With the thoughts I'd be thinkin'
I could be another Lincoln
If I only had a brain."

 -- "If I Only Had A Brain," from " The Wizard of Oz" ( Harold Arlen and E.Y. Harburg)

Like the Scarecrow (Ray Bolger) in " The Wizard of Oz," investors and legions of self-confident perma-bullish talking heads need a brain. 

For if they don't acquire a brain shortly, they may shortly lose their asses!

Deteriorating high-frequency economic data in the U.S. and a multimonth low in the Citigroup Surprise Index (U.S.) is being reflected in the message of another low in the 10-year U.S. note's yield and a further yield curve flattening.

As I expected two months ago, the buoyant soft data dominated by confidence readings is now receding and the hard data that predictably failed to move correspondingly to the soft data is now falling as well:
 
* Durable goods down for a second month in a row.
* Capital investment remains subdued and shows no signs of recovery.
* The evisceration of the retail industry continues apace.
* Growing evidence of " peak autos."
* Disappointing housing numbers as affordability issues threaten the residential recovery.
* Stated simply, "Peaks" lie everywhere.

Our markets -- and the mostly bullish commentators who discuss the factors impacting equities -- previously have focused on the massive improvement in the soft data (confidence, etc.), explaining that the "animal spirits" in soft data likely will presage an improvement in hard data. 

Now that this has not happened, "machine spirits" have replaced animal spirits and investors who place trust in machines and algos are likely on a slippery slope.

All this is occurring at a time in which valuation metrics are approaching in excess of the 95% decile and some evidence of a possible technical breakdown and a loss in momentum in the market's leaders (e.g., (T)FAANG).
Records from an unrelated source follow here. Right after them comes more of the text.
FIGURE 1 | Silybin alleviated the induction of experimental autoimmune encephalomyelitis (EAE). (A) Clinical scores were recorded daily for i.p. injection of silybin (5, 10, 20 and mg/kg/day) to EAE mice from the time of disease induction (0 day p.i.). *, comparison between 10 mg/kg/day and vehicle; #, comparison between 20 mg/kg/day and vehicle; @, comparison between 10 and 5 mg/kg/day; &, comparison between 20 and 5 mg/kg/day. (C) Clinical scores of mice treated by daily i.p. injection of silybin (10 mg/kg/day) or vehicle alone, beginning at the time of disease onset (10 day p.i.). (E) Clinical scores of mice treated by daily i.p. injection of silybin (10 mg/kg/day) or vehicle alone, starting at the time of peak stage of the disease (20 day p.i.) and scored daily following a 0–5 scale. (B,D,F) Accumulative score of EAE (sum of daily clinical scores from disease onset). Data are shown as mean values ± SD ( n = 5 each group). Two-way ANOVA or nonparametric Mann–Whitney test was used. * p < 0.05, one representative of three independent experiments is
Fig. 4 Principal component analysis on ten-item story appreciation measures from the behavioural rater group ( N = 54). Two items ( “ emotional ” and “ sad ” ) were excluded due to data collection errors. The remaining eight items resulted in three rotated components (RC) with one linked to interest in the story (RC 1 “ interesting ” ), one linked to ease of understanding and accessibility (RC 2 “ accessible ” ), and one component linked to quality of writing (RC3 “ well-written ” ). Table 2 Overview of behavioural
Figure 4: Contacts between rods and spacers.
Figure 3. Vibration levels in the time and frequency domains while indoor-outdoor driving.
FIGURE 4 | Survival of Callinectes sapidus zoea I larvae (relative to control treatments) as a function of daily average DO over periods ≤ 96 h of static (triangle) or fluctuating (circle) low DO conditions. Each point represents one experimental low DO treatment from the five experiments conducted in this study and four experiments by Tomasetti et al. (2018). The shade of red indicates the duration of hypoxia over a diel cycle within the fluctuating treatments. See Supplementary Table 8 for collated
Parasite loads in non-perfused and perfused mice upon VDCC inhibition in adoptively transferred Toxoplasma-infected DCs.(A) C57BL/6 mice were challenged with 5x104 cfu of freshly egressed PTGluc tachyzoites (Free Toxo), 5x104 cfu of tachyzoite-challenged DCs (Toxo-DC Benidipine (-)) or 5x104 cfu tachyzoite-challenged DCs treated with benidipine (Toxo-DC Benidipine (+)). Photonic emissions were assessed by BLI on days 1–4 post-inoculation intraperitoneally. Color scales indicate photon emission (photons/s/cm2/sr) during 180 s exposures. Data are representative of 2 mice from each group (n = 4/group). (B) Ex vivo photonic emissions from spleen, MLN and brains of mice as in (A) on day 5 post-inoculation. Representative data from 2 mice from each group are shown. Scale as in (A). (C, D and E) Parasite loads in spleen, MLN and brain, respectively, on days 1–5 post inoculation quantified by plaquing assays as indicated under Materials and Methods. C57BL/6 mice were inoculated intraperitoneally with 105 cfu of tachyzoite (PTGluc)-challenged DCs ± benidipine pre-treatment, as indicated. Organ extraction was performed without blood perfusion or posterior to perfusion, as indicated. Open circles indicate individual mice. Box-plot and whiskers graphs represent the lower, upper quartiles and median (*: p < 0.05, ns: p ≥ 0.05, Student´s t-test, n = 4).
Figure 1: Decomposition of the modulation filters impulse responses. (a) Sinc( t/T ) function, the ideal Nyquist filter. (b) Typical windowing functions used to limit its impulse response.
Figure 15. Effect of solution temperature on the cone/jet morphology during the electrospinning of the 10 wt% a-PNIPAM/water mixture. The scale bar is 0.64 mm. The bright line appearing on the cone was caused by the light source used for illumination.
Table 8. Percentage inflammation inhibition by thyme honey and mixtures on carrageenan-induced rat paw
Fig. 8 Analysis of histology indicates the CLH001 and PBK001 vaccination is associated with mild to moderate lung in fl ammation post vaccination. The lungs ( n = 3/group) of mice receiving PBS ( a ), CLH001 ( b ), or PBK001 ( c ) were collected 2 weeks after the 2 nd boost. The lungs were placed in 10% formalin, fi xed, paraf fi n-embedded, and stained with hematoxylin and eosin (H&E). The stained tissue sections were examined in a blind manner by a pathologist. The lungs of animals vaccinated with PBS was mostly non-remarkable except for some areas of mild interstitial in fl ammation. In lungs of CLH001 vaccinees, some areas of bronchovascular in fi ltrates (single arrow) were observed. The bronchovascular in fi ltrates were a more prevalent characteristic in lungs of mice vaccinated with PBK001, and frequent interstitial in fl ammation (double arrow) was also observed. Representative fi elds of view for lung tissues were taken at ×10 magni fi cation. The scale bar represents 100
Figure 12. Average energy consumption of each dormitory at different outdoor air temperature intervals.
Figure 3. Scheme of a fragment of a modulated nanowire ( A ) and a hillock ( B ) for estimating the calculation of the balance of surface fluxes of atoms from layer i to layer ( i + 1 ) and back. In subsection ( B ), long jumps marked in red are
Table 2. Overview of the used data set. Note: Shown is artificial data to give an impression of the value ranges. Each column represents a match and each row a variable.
Meanwhile, the promises of fiscal, regulatory and tax initiatives are fading post-haste.
 
Bottom Line
 
"I would not be just a nothin'
My head all full of stuffin'
My heart all full of pain
I would dance and be merry
Life would be a ding-a-derry
If I only had a brain

Gosh, it would be awful pleasin'
To reason out the reason
For things I can't explain

Then perhaps I'll deserve your
And be even worthy of you
If I only had a brain."

Pundits are walking on sunshine  and the lambs may be walking to slaughter.

Dr. Seuss once said that he likes nonsense because it wakes up the brain cells.

However, thus far the market's brain cells are still asleep, to this observer. 

Slowing economic growth is occurring as most companies have increased their debt loads and leverage. Indeed, the bottom half of companies that already are committed to spending more than 30% of  profits on interest expenses/costs face the potential toxic cocktail of rising interest rates, near-peak Ebit margins and even peak Ebit (cash flow). Indeed, in a recent report, Societe Generale's "Time to Re-Focus on U.S. Leverage - Who Will Burst the Bubble?," the author, Andrew Lapthorne, presents a chart (we don't have authorization to reproduce it!) that depicts the persistent rise from late 2010 of interest rate costs as a percentage of Ebit for all non-financial companies.

While we may have not yet seen the absolute peak in stock prices, we are likely extremely close. With the other peaks growing in quantity and with a widening divergence between the real economy and stock and other financial asset prices, this peak may not be far behind.